In order to facilitate the analysis of the results after extrusion, the force of rifling on the elastic belt was regarded as a fixed 463 MPa after extrusion, and the model was simplified into a two-dimensional axis symmetric form, which reduced the complexity of modeling and meshing, improved the computational efficiency of the model, facilitated post-processing, and grid encryption was carried out for some possible dangerous products. Compared with the warhead fuze, the bomb base fuze has to bear the pressure of gunpowder gas directly, so the load in the chamber is greater, so this paper focuses on the analysis of the stress and strain of the bomb system when the fuze is placed on the bomb base. Some parts inside the fuze can withstand relatively small forces, this part is regarded as a whole, and its equivalent density is determined, and its mechanical properties are assumed to be equivalent to explosive charge. The other part (inside the bottom percussion cap) cannot be stressed, this part is defined as a cavity, and its mass is transferred to the equivalent part inside the fuze. Fig. 4 is a two-dimensional schematic diagram of the fuze placed on the bottom of the bomb, and the force between the bomb body and the fuze parts is shown in Fig. 5. As can be seen from the figure, with the increase of ambient temperature, both the bomb body and the fuze body are subjected to increased stress and strain, and the maximum stress and strain point appear near the maximum pressure point of the chamber. When the temperature is 50 ℃, the projectile is subjected to the greatest stress, and the maximum stress point is 816 MPa on the projectile body, which is far less than the yield limit of the projectile body material 1320 MPa. The maximum strain of the projectile body is 0.034 mm, and the shape variable meets the strength requirements. At high temperature of 50 ℃, the maximum stress of the fuze body is 548 MPa, which is close to the strength limit of the fuze body.
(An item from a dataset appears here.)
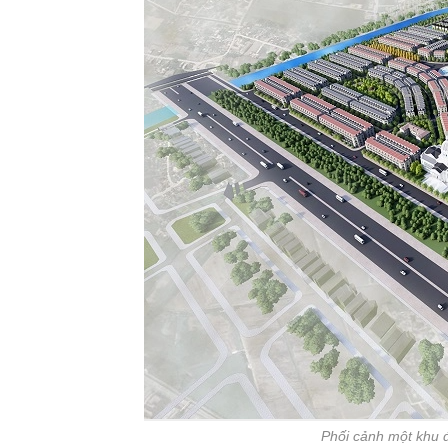
Phối cảnh một khu đ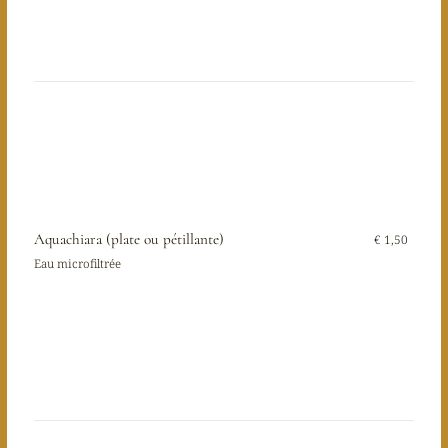
Aquachiara (plate ou pétillante)
€ 1,50
Eau microfiltrée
Fig. 4Schematic diagram of the projectile with the base fuse

Fig. 5Stress-strain diagram of fuze body and bomb body

5. Conclusions

In this paper, the finite element numerical simulation method is used to build the internal ballistic model of the projectile fuze system. According to different ambient temperatures, the internal ballistic overload of the projectile fuze system is studied, and the following conclusions are drawn:

1) Under the condition that other loading conditions remain unchanged, with the increase of ambient temperature, the maximum chamber pressure of the gun, the muzzle velocity of the projectile, the muzzle speed and the maximum recoil overload coefficient are significantly increased. The muzzle velocity at high temperature 50 ℃ is 3.68 % higher than that at normal temperature 15 ℃, and 9.69 % higher than that at low temperature –40 ℃. The maximum chamber pressure at high temperature 50 ℃ is 14.23 % higher than that at normal temperature 15 ℃, and 33.18 % higher than that at low temperature –40 ℃. With the increase of ambient temperature, the charging energy is more fully utilized.

2) With the increase of ambient temperature, the stress and strain of the projectile fuze system in the chamber increase significantly, and the maximum stress-strain point appears near the maximum pressure point of the chamber. When the temperature is 50 ℃, the projectile is subjected to the greatest stress, and the maximum stress point is 816 MPa on the projectile body, which is far less than the yield limit of the projectile body material 1320 MPa. The maximum strain of the projectile body is 0.034 mm, and the shape variable meets the strength requirements. When the high temperature is 50 ℃, the maximum stress of the fuze body is 548 MPa, which is close to the strength limit of the fuze body, so the high ambient temperature will lead to the safety factor is too small.